Search code examples
c#.netexport-to-excelepplus

EPPlus multiple saves


I'm using EPPlus library in asp.net + C# to create .xlsx file. My file may contain a few million records and i'm creating one ExcelWorksheet per 100K records. problem is that a 40Mb xlsx that contains almost 1.5M records my take multiple Gbs of main memory and after that i get an OutOfMemoryException, question is: How can i reduce memory taken X Gb for 40M?:-| or save ExcelPackage gradually and deallocate memory, (it seems that i can not save more than once and after that whole package is disposed).

If there is no solution, can anybody introduce a alternative for EPPlus (with almost all features like styling, worksheets and etc)


Solution

  • This issue seems to be solved in the latest version of EPPlus (4.0.x)


    EDIT: Adding reference links to pages which point to improved memory management in EPPlus 4.0.4.

    https://epplus.codeplex.com/releases/view/118053#ReviewsAnchor Reviews by users about improved memory performance in 4.x version as compared to 3.x version.

    https://epplus.codeplex.com/wikipage?title=Roadmap Version 4.0: New cellstore to improve insert, delete performance and memory consumption

    This link explains how to ensure that loading HUGE number of cells is optimized.

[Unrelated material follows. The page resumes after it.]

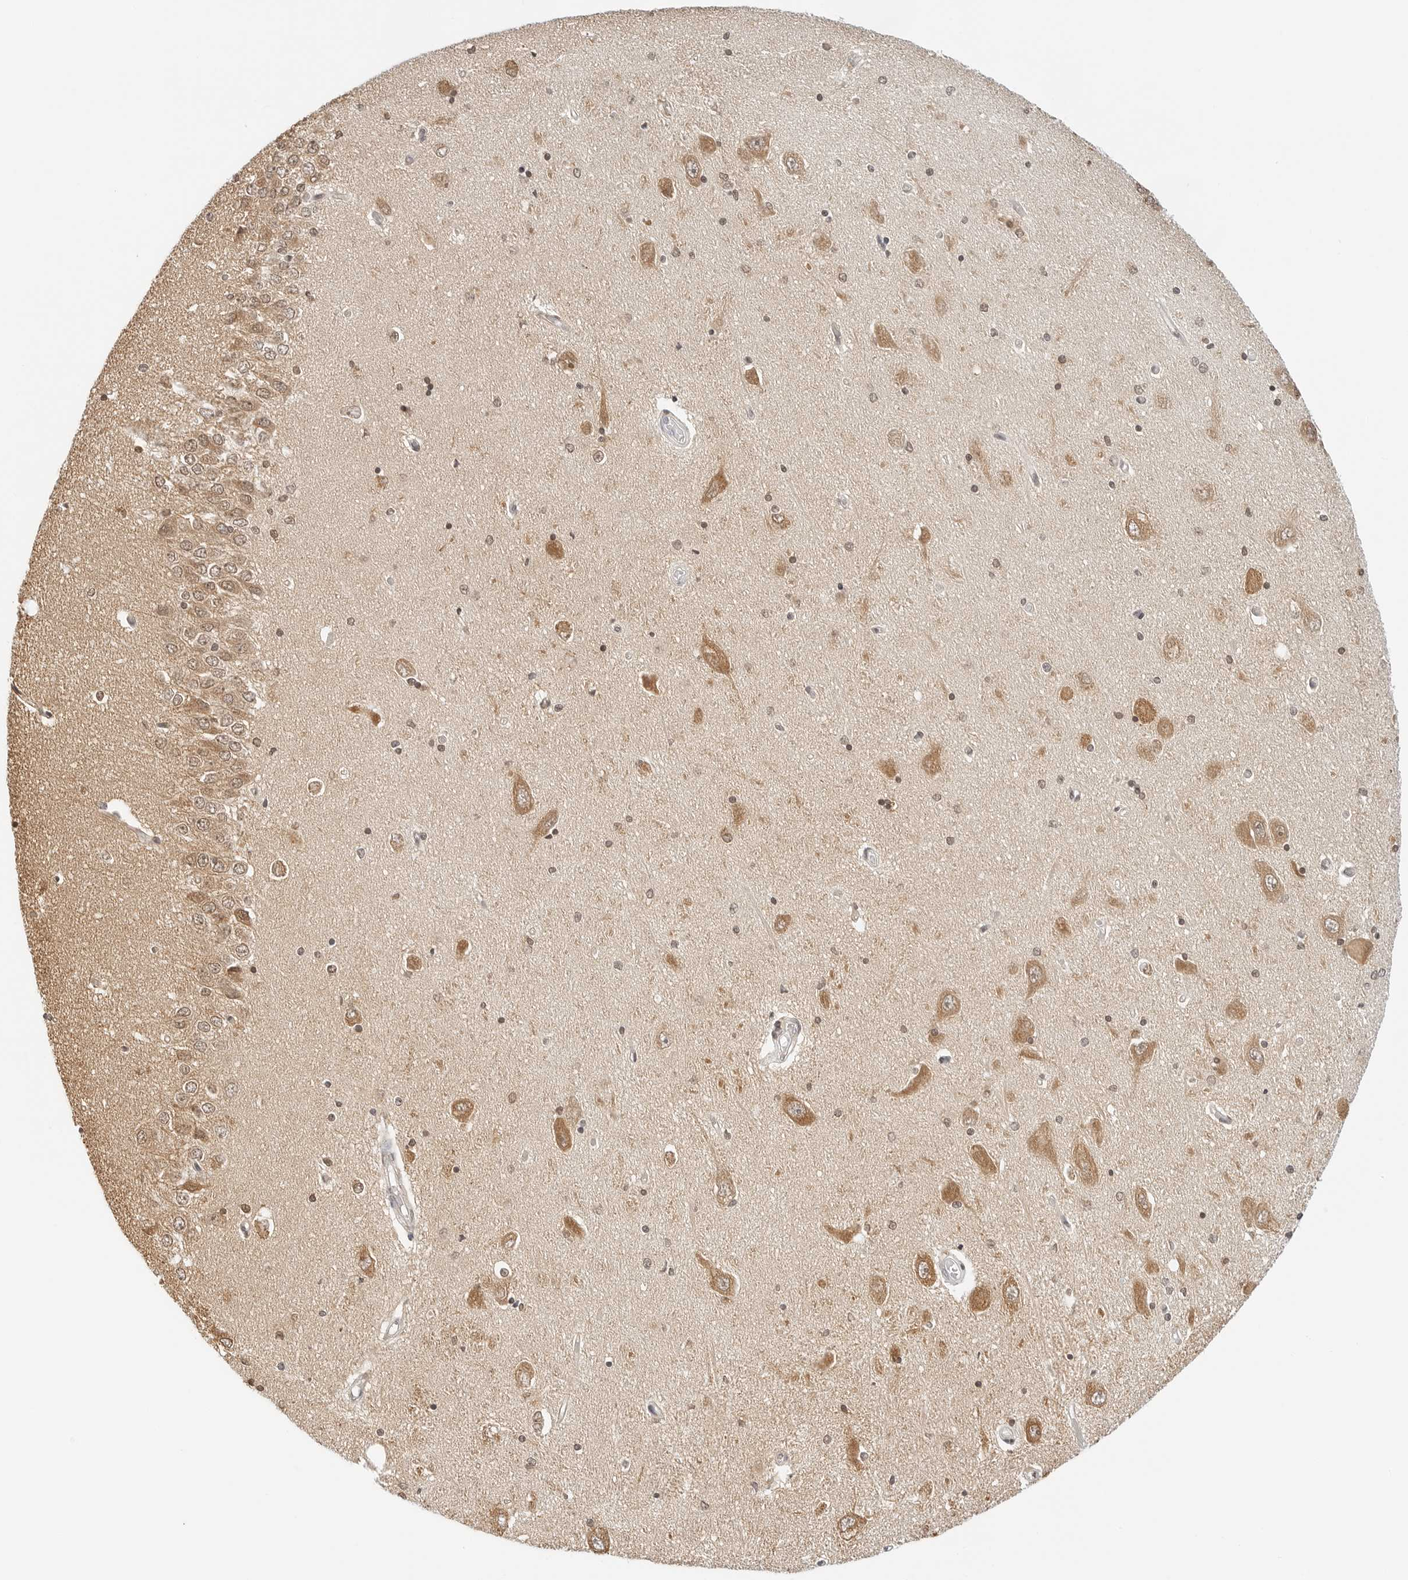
{"staining": {"intensity": "moderate", "quantity": ">75%", "location": "cytoplasmic/membranous"}, "tissue": "hippocampus", "cell_type": "Glial cells", "image_type": "normal", "snomed": [{"axis": "morphology", "description": "Normal tissue, NOS"}, {"axis": "topography", "description": "Hippocampus"}], "caption": "Protein analysis of normal hippocampus demonstrates moderate cytoplasmic/membranous staining in approximately >75% of glial cells.", "gene": "ATL1", "patient": {"sex": "male", "age": 45}}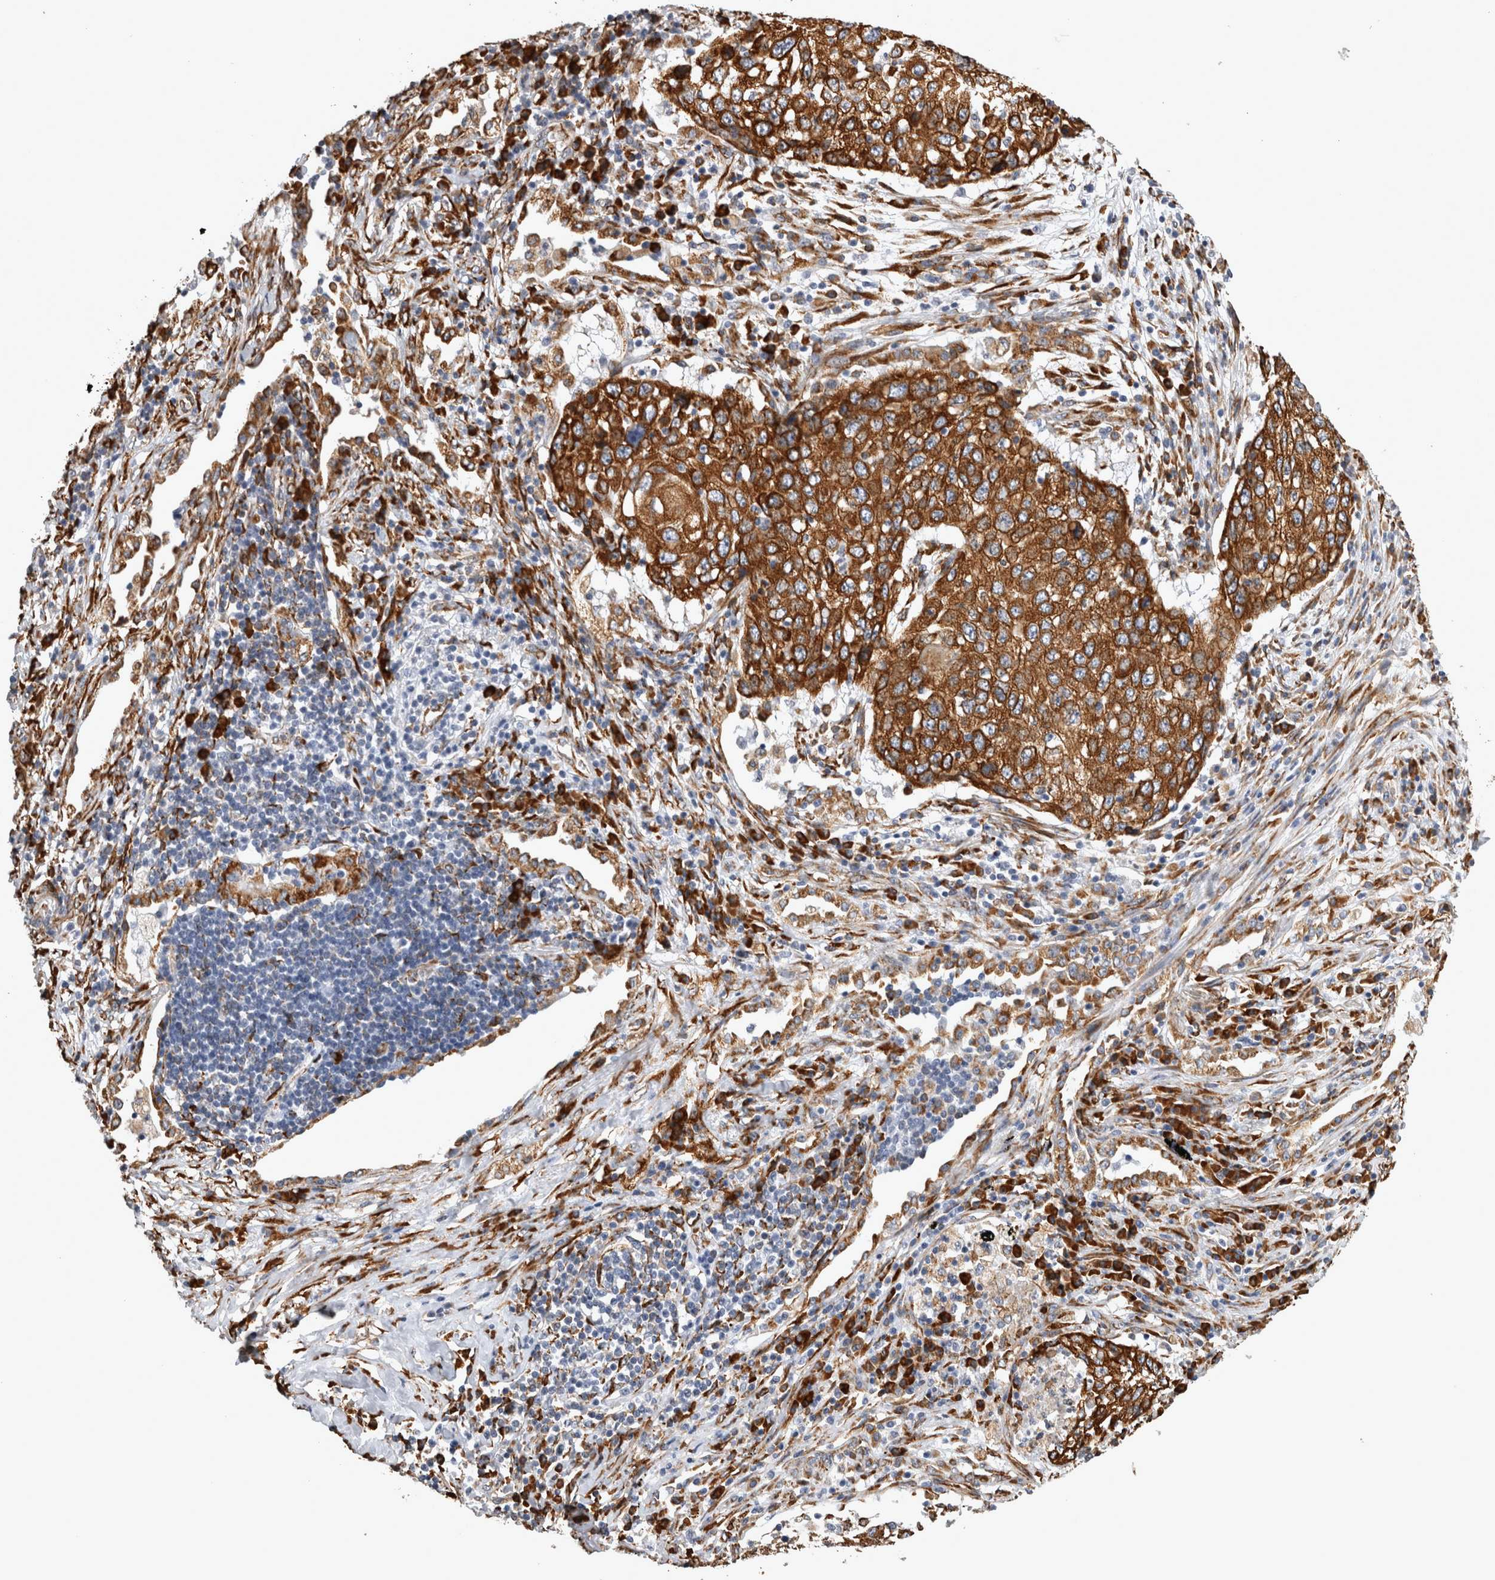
{"staining": {"intensity": "strong", "quantity": ">75%", "location": "cytoplasmic/membranous"}, "tissue": "lung cancer", "cell_type": "Tumor cells", "image_type": "cancer", "snomed": [{"axis": "morphology", "description": "Squamous cell carcinoma, NOS"}, {"axis": "topography", "description": "Lung"}], "caption": "DAB (3,3'-diaminobenzidine) immunohistochemical staining of human lung cancer (squamous cell carcinoma) exhibits strong cytoplasmic/membranous protein positivity in approximately >75% of tumor cells.", "gene": "FHIP2B", "patient": {"sex": "female", "age": 63}}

    http://epplus.codeplex.com/wikipage?title=FAQ&referringTitle=Documentation Refer section "I have a lot of data I want to load. What should I think of to get the best performance?"

    Also, I've personally tested EPPlus 4.0.4 today, by writing out 1.5 Million records at one go, of 5 numeric rows and 1 DateTime row, and the peak memory working set reported by Windows Task Manager was just 711 MB. The Non-Paged Pool shown by Windows Task Manager was just 75K or so! Of course, I'm not sure whether these numbers capture the full impact of the memory footprint, but these are indicative. The output Excel file was around 59MB (might be that my columns were more than the sample data mentioned by you in your original post.)

    NOTE: I did get an "OutOfMemoryException" when I tried to write 4.5 Million records of 7 columns in one go!

    Is my test rigorous enough? Maybe not...Works well for me though.


    However, one workaround I could think of to overcome the large memory requirements in earlier versions is to split and save an xlsx file for every 100K records. After saving, start using a new file (with appropriate file name counter increment) for the next 100K records.

    At the end of your operation, you'd end up having 10 files of 100K records for say a total of 1 million records.

    Might seem a bit of a hack, but hey, might be better than having to rewrite your code base to use some other library (free or commercial).